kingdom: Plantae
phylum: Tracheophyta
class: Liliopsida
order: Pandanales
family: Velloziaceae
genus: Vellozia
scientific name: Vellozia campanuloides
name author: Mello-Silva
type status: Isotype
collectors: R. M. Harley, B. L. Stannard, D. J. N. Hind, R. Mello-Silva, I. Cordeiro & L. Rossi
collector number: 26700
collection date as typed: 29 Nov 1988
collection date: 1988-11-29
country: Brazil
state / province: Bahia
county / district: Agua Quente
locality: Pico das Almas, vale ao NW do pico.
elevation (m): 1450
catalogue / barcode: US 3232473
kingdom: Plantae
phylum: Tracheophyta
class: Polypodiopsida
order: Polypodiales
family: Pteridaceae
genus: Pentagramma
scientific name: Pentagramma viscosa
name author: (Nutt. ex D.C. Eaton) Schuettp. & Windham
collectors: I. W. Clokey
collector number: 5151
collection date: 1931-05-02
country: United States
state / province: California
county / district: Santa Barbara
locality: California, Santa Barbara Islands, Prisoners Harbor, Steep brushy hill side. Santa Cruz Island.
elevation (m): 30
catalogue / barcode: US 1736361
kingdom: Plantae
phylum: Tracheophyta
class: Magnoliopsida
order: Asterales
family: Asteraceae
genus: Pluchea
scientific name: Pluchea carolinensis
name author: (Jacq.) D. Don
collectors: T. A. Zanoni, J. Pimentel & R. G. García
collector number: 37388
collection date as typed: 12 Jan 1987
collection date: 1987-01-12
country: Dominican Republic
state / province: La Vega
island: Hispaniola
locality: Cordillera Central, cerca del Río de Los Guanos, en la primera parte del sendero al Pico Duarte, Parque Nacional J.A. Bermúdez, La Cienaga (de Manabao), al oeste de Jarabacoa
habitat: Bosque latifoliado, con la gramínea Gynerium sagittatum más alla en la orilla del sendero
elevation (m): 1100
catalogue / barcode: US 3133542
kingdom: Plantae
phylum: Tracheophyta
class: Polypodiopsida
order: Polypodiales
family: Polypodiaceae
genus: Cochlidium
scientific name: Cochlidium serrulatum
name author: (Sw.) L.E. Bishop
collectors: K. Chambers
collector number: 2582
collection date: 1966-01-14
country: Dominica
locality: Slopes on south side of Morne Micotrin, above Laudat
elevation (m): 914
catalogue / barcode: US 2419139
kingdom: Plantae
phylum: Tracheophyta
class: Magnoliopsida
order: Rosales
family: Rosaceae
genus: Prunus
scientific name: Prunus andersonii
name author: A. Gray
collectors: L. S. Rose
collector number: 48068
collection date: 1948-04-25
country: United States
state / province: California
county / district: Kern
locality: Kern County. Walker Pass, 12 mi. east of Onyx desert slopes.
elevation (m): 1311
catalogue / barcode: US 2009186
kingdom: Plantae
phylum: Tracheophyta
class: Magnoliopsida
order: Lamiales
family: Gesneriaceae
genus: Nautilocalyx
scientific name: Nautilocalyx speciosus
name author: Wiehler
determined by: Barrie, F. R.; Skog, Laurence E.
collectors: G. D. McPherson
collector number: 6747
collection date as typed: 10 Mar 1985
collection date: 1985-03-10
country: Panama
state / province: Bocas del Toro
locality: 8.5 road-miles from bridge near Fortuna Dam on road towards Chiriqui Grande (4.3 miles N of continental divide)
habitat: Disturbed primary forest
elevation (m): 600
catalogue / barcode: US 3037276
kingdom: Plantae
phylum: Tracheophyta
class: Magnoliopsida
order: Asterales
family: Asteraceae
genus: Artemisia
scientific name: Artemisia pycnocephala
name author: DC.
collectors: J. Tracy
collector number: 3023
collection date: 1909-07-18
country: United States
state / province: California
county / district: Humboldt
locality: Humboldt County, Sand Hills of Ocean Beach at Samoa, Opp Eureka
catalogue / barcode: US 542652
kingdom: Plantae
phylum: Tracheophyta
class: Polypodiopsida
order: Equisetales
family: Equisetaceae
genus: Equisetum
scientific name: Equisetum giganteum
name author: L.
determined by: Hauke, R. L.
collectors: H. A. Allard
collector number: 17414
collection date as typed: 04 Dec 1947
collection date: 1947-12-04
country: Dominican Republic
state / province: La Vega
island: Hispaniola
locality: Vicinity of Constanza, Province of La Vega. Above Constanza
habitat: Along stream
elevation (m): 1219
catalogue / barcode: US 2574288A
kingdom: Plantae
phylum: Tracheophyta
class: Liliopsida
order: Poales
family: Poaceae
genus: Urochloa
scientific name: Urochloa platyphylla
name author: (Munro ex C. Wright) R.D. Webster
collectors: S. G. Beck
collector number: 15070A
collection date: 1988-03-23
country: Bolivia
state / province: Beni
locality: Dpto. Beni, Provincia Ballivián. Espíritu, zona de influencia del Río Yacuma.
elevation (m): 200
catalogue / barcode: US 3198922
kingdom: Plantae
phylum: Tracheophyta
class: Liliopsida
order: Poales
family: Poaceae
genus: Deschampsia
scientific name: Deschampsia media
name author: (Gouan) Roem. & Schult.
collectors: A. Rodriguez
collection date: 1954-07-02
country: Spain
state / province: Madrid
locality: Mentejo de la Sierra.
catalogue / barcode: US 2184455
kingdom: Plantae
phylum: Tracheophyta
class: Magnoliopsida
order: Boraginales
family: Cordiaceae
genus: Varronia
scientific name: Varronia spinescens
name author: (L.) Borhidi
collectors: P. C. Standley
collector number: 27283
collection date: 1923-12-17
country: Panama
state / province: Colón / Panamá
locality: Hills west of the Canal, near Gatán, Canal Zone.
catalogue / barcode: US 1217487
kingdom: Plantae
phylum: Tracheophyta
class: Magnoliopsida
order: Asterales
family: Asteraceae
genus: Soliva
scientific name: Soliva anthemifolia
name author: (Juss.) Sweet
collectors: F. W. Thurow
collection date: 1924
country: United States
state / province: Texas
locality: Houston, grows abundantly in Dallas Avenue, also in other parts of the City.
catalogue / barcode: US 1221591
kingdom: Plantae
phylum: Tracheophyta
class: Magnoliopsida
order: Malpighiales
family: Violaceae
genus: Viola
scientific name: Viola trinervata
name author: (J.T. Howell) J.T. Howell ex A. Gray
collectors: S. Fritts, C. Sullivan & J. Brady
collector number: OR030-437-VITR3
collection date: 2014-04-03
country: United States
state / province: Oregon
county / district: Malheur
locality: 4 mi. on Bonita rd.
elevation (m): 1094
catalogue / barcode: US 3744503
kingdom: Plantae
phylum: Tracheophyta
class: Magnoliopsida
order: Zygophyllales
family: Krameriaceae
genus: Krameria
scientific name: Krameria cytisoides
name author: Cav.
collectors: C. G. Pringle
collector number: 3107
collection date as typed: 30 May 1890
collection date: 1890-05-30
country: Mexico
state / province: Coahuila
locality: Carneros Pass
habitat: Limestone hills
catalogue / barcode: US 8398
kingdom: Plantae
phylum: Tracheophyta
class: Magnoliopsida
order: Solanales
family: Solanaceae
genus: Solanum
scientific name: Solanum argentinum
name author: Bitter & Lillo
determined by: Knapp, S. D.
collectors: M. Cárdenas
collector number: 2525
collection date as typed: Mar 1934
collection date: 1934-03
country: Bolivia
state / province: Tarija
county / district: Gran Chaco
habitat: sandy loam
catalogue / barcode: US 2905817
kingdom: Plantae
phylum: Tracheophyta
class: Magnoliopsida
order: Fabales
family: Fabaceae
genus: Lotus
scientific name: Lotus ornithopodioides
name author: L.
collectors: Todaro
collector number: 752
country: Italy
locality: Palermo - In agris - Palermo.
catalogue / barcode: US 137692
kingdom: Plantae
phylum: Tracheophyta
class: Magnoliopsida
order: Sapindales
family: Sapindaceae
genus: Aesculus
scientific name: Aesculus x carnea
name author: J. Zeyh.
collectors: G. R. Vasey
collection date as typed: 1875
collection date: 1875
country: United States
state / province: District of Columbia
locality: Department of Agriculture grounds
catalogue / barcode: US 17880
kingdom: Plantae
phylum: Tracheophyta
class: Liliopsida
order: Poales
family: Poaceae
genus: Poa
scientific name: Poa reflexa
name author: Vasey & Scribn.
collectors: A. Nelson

--------

### AIM
Render the records from the line containing "state / province: Coahuila" through the last line of the records as a Markdown table with two columns, Row and Entry. Number each line in Row, give the line itself in Entry, and omit any blank lines.

### FINAL ANSWER
| Row | Entry |
|---|---|
| 1 | state / province: Coahuila |
| 2 | locality: Carneros Pass |
| 3 | habitat: Limestone hills |
| 4 | catalogue / barcode: US 8398 |
| 5 | kingdom: Plantae |
| 6 | phylum: Tracheophyta |
| 7 | class: Magnoliopsida |
| 8 | order: Solanales |
| 9 | family: Solanaceae |
| 10 | genus: Solanum |
| 11 | scientific name: Solanum argentinum |
| 12 | name author: Bitter & Lillo |
| 13 | determined by: Knapp, S. D. |
| 14 | collectors: M. Cárdenas |
| 15 | collector number: 2525 |
| 16 | collection date as typed: Mar 1934 |
| 17 | collection date: 1934-03 |
| 18 | country: Bolivia |
| 19 | state / province: Tarija |
| 20 | county / district: Gran Chaco |
| 21 | habitat: sandy loam |
| 22 | catalogue / barcode: US 2905817 |
| 23 | kingdom: Plantae |
| 24 | phylum: Tracheophyta |
| 25 | class: Magnoliopsida |
| 26 | order: Fabales |
| 27 | family: Fabaceae |
| 28 | genus: Lotus |
| 29 | scientific name: Lotus ornithopodioides |
| 30 | name author: L. |
| 31 | collectors: Todaro |
| 32 | collector number: 752 |
| 33 | country: Italy |
| 34 | locality: Palermo - In agris - Palermo. |
| 35 | catalogue / barcode: US 137692 |
| 36 | kingdom: Plantae |
| 37 | phylum: Tracheophyta |
| 38 | class: Magnoliopsida |
| 39 | order: Sapindales |
| 40 | family: Sapindaceae |
| 41 | genus: Aesculus |
| 42 | scientific name: Aesculus x carnea |
| 43 | name author: J. Zeyh. |
| 44 | collectors: G. R. Vasey |
| 45 | collection date as typed: 1875 |
| 46 | collection date: 1875 |
| 47 | country: United States |
| 48 | state / province: District of Columbia |
| 49 | locality: Department of Agriculture grounds |
| 50 | catalogue / barcode: US 17880 |
| 51 | kingdom: Plantae |
| 52 | phylum: Tracheophyta |
| 53 | class: Liliopsida |
| 54 | order: Poales |
| 55 | family: Poaceae |
| 56 | genus: Poa |
| 57 | scientific name: Poa reflexa |
| 58 | name author: Vasey & Scribn. |
| 59 | collectors: A. Nelson |